While Trump won the election, it should be remembered that 2016 saw an increase in workers’ struggles on a number of fronts, from further gains in the fight for $15 to the Verizon workers’ strike, which was the biggest strike in nearly 20 years. We saw the explosive rise of the Bernie Sanders movement and the call for a political revolution – a mass awakening by millions of discontented workers and young people. While this movement was defeated by the intrigues of the pro-capitalist Democratic Party and Bernie’s failure to launch a new left party, the campaign radicalized millions. For the first time in decades, socialism became a popular idea alongside a rejection of Wall Street and the billionaire class.

The debates in society about how to fight Trump will play out inside unions, as well. Labor for Bernie exploded against the leaders of major unions, who rushed to endorse Clinton despite her coziness with Walmart and Wall Street. Tens of thousands of union members registered their anger and frustration with union officials on social media.

It is urgent that unions and workers across the country link with immigrants, communities, students, and socialists to prepare to build solidarity and defend ourselves against the attacks from Trump. These attacks will include appointing a conservative to the Supreme Court, opening the door for attacks on women’s rights as well as those of public sector workers. The renewal of the DAPL and Keystone XL are just the beginning, as big business drives to further undermine and even smash union rights across the board.

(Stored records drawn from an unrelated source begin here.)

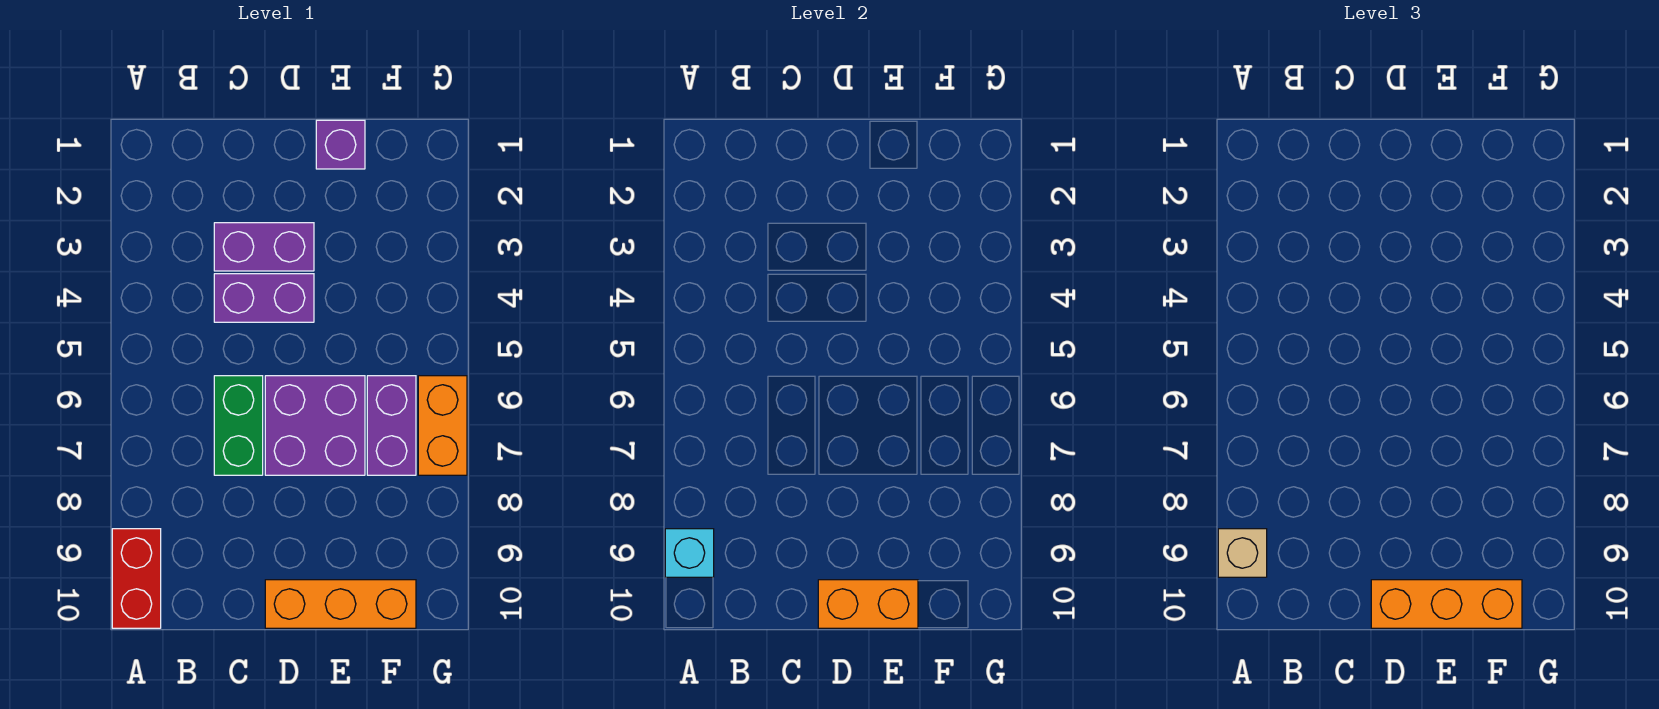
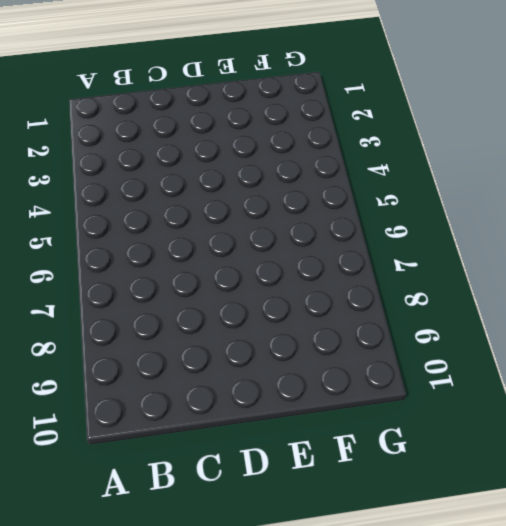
none -> red brick A9:A10 level 1
none -> purple brick C3:D3 level 1
none -> purple brick C4:D4 level 1

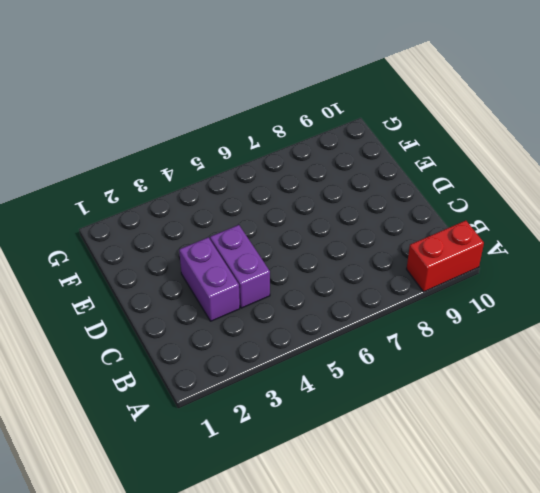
none -> green brick C6:C7 level 1
none -> purple brick D6:E7 level 1
none -> orange brick D10:F10 level 1

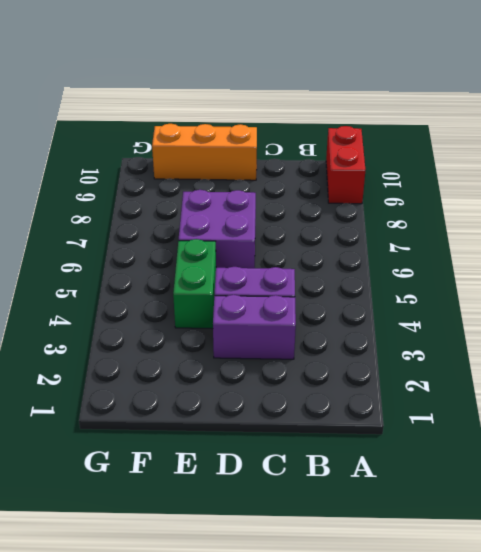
green brick E4:E5 level 1 -> green brick C6:C7 level 1
none -> purple brick E1 level 1
none -> purple brick F6:F7 level 1
none -> orange brick G6:G7 level 1

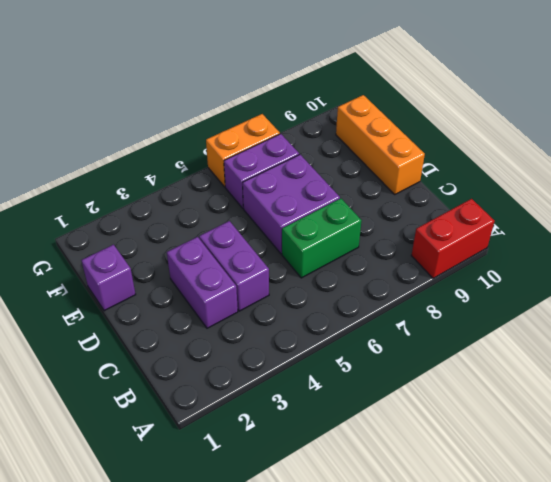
none -> cyan brick A9 level 2
none -> orange brick D10:E10 level 2
none -> tan brick A9 level 3

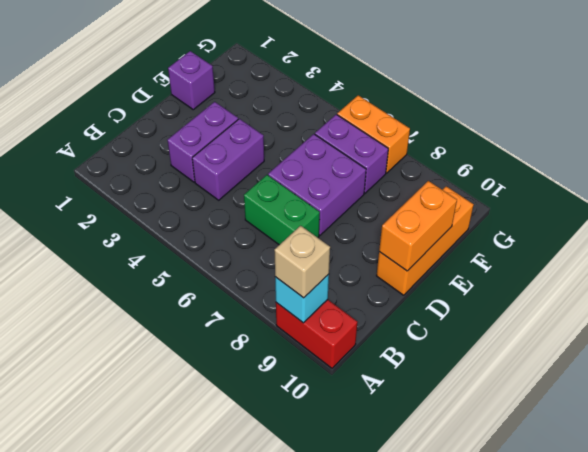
none -> orange brick D10:F10 level 3

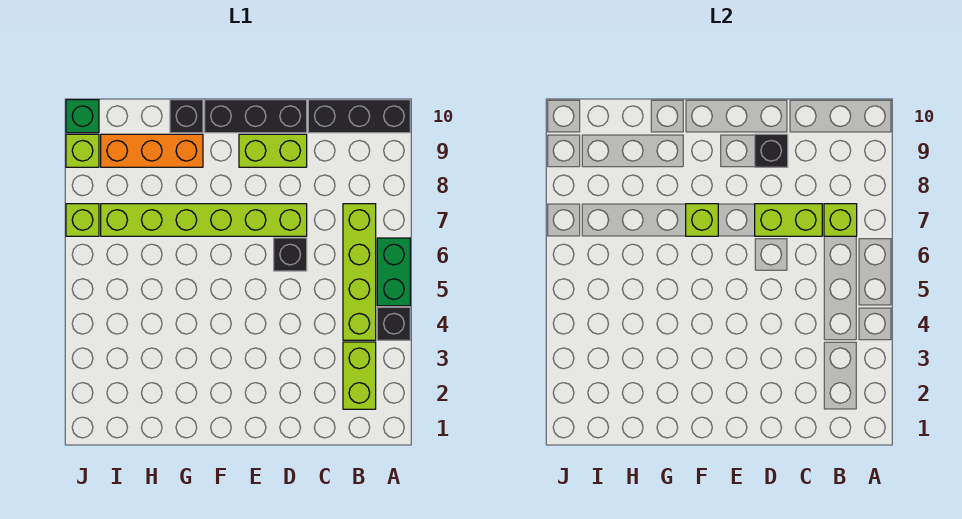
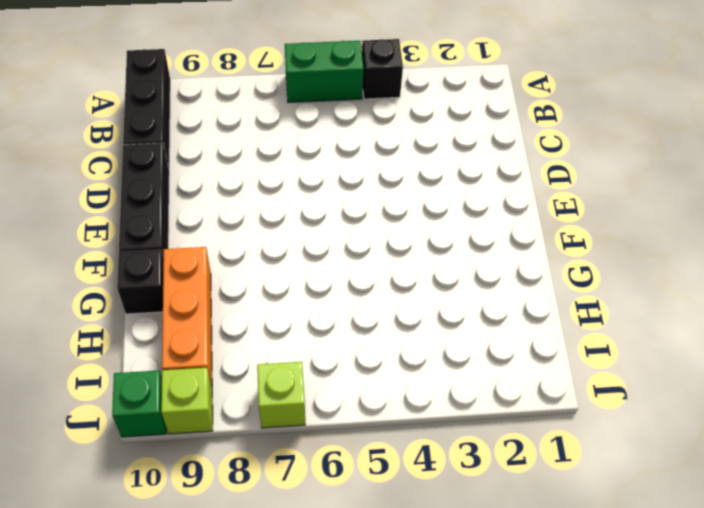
none -> lime brick B2:B3 level 1
none -> lime brick B4:B7 level 1
none -> black brick D6 level 1

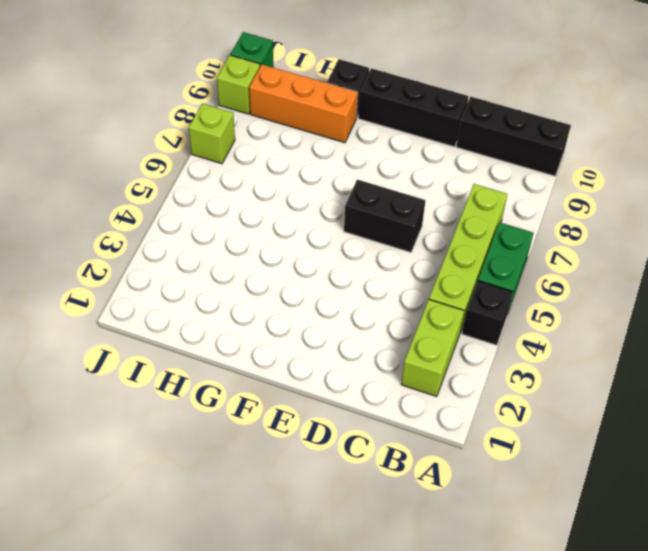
black brick D6:E6 level 1 -> black brick D6 level 1
none -> lime brick D7:I7 level 1
none -> lime brick D9:E9 level 1
none -> lime brick B7 level 2

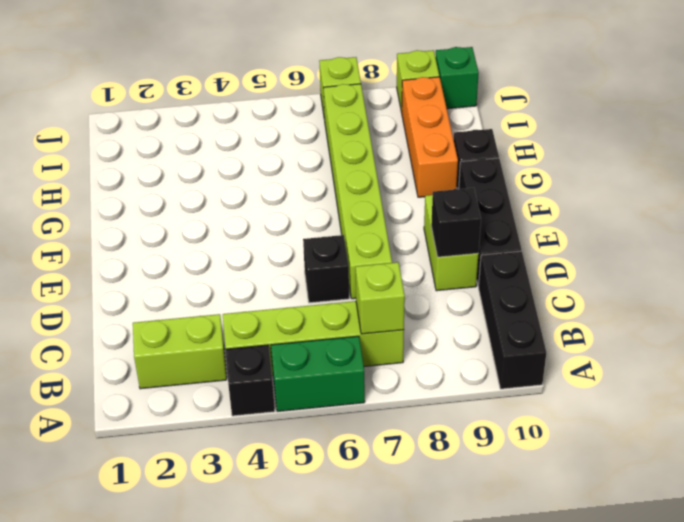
none -> lime brick C7:D7 level 2
none -> lime brick F7 level 2

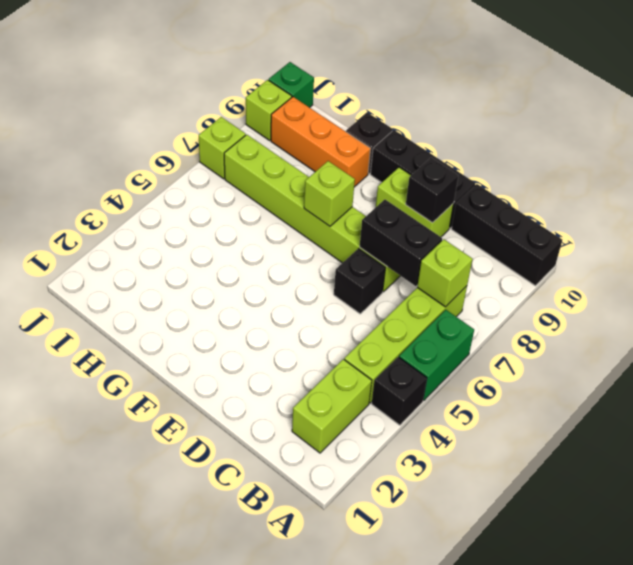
black brick C7:D7 level 2 -> lime brick C7:D7 level 2

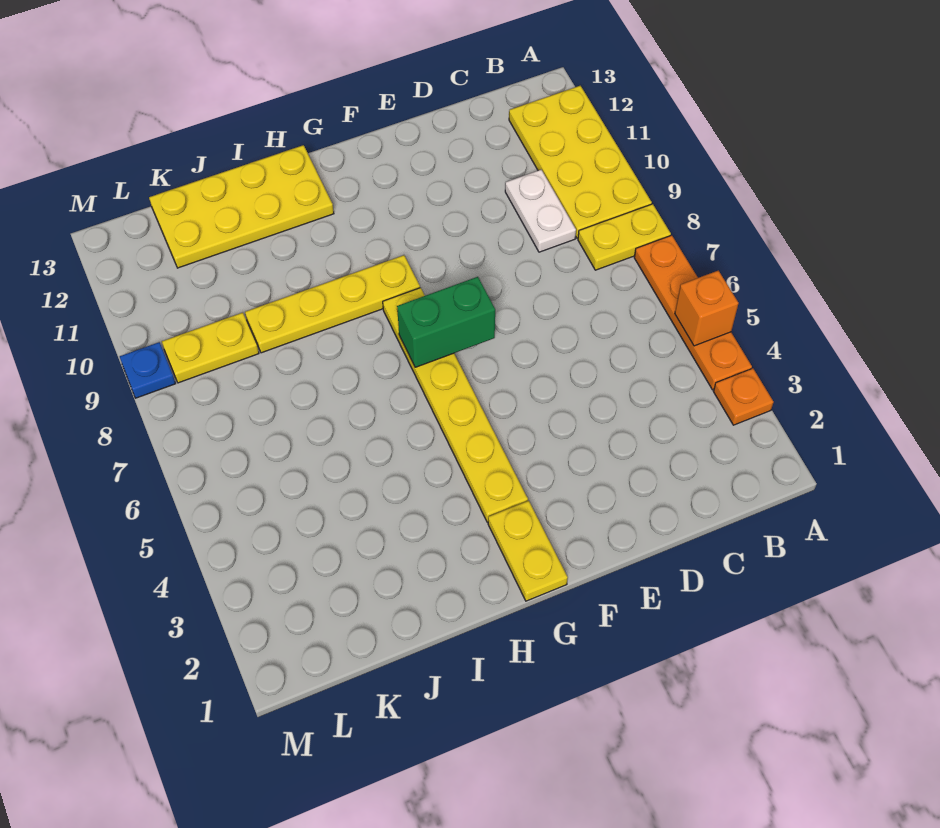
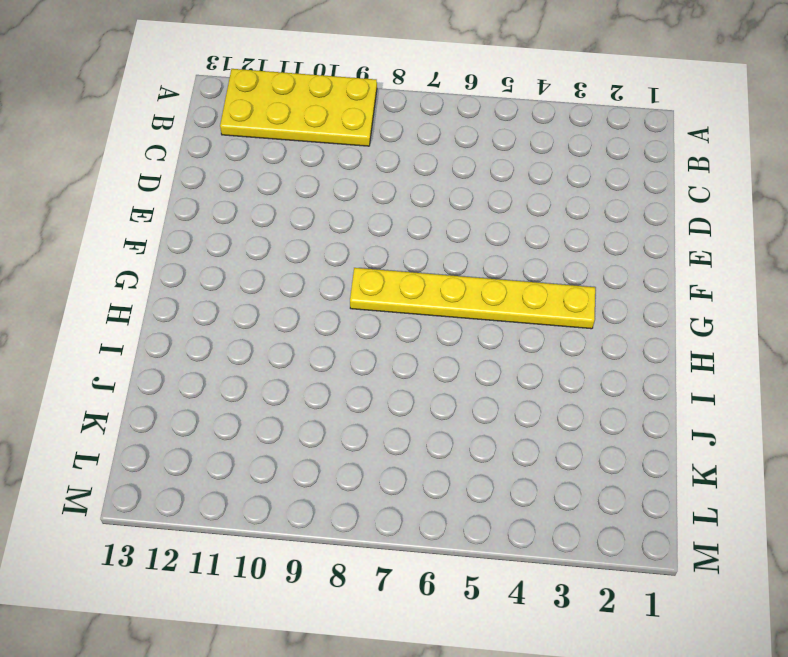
none -> orange plate A3 level 1
none -> orange plate A4:A7 level 1
none -> yellow plate A8:B8 level 1

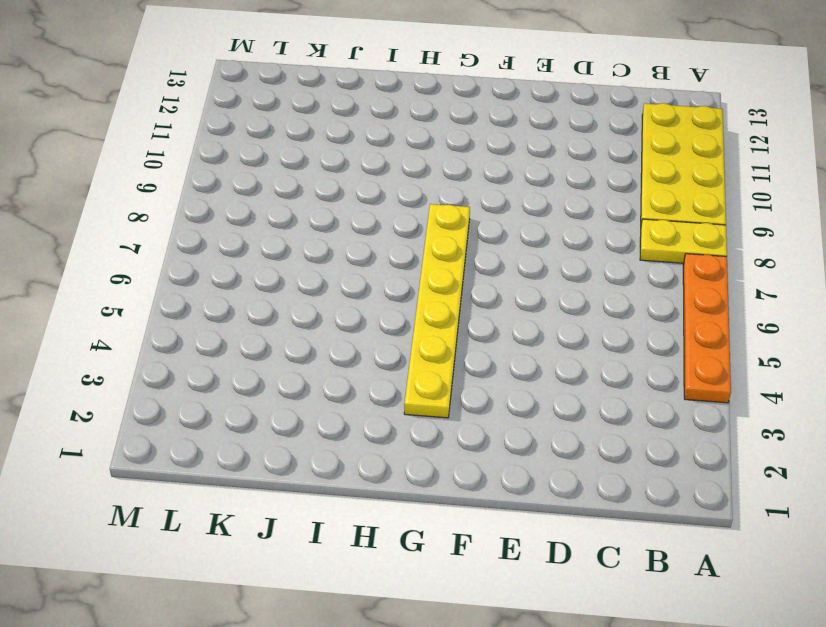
none -> orange plate A3 level 1
none -> white plate C9:C10 level 1
none -> yellow plate G1:G2 level 1

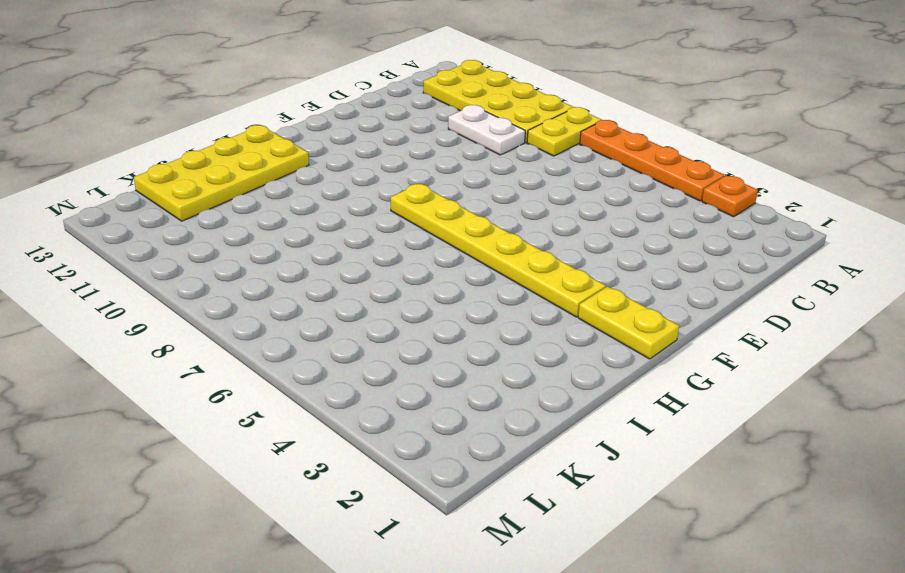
none -> yellow plate G9:J9 level 1
none -> yellow plate K9:L9 level 1
none -> blue plate M9 level 1

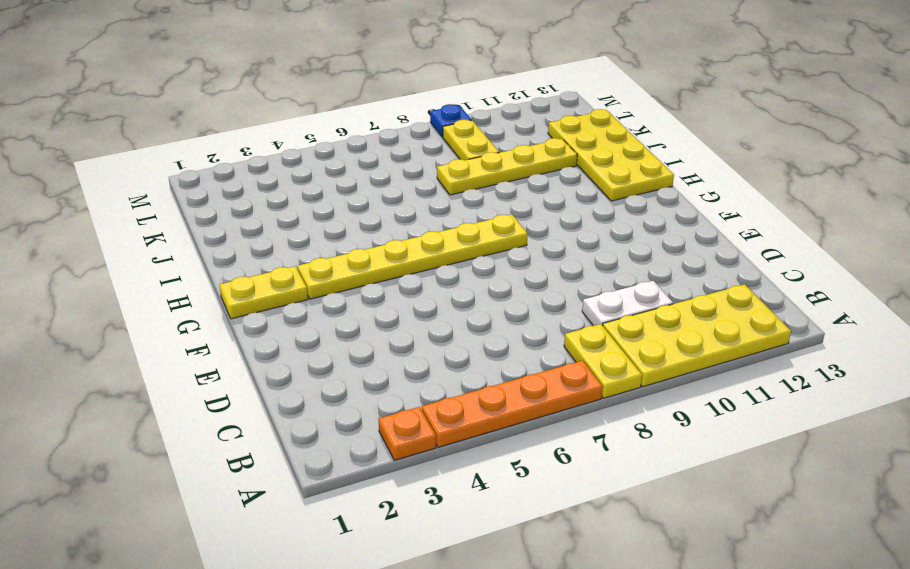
yellow plate J8:J11 level 1 -> yellow plate G9:J9 level 1
none -> orange brick A5 level 2
none -> green brick F7:G7 level 2

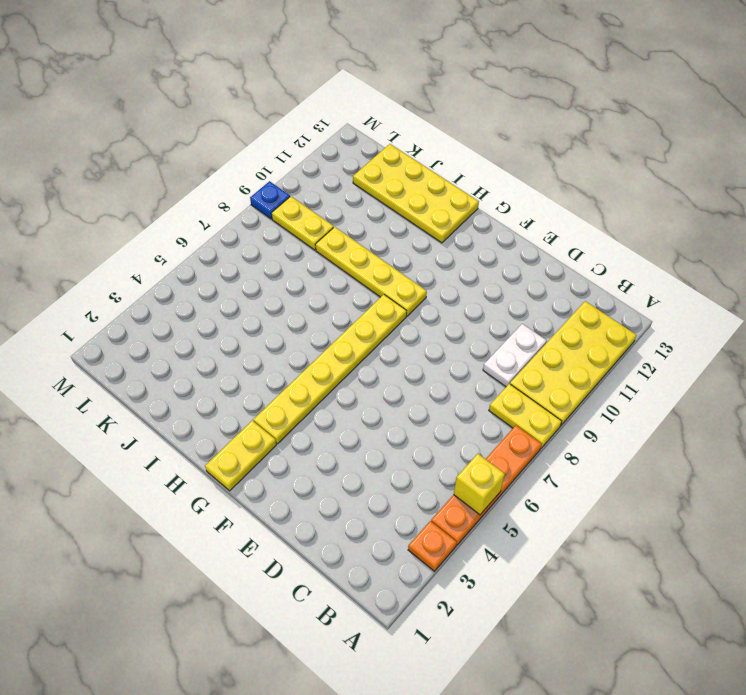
yellow brick A5 level 2 -> orange brick A5 level 2
none -> green brick F7:G7 level 2

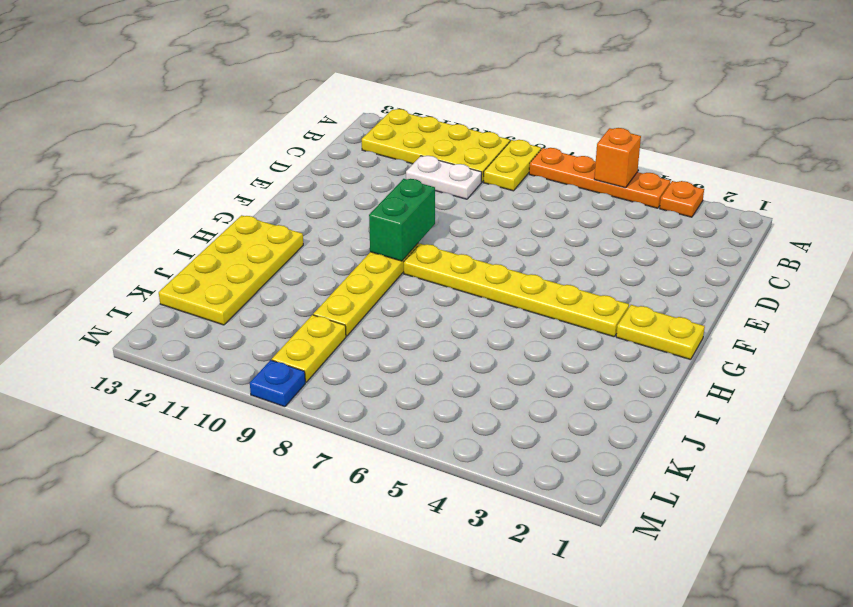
green brick F9:G9 level 2 -> green brick F7:G7 level 2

Union members should move resolutions in their locals to demand meetings to mobilize for mass protests against the Trump regime. Unions have the resources and can, alongside other forces, provide the backbone for taking immediate action, including mass rallies, boycotts and mass media campaigns, as well as strikes and civil disobedience against attacks on immigrants, public education, etc. This type of movement could spread like wildfire across the country and disrupt the plans of Trump and the Republicans. We need to end the disgrace of labor giving millions of dollars to politicians who do not fight for working people. We need a union leadership that is prepared to fight back. Let’s make sure that labor is at the forefront of the resistance at the next big rallies, on International Women’s Day, and especially on May Day 2017.

The Sanders campaign showed that millions of working people are prepared to start taking action and to support a challenge against the dictatorship of capitalism and the Trump oligarchs.
After decades of misleadership, setbacks, and defeats, the unions have to be transformed into fighting and democratic organizations and discover what it means to become a social movement for justice, in the way that the abolitionist movement or the Civil Rights Movement were in their day, bringing together working people around the vision of a new society based on solidarity, equality, and justice, as opposed to the nightmare of capitalism.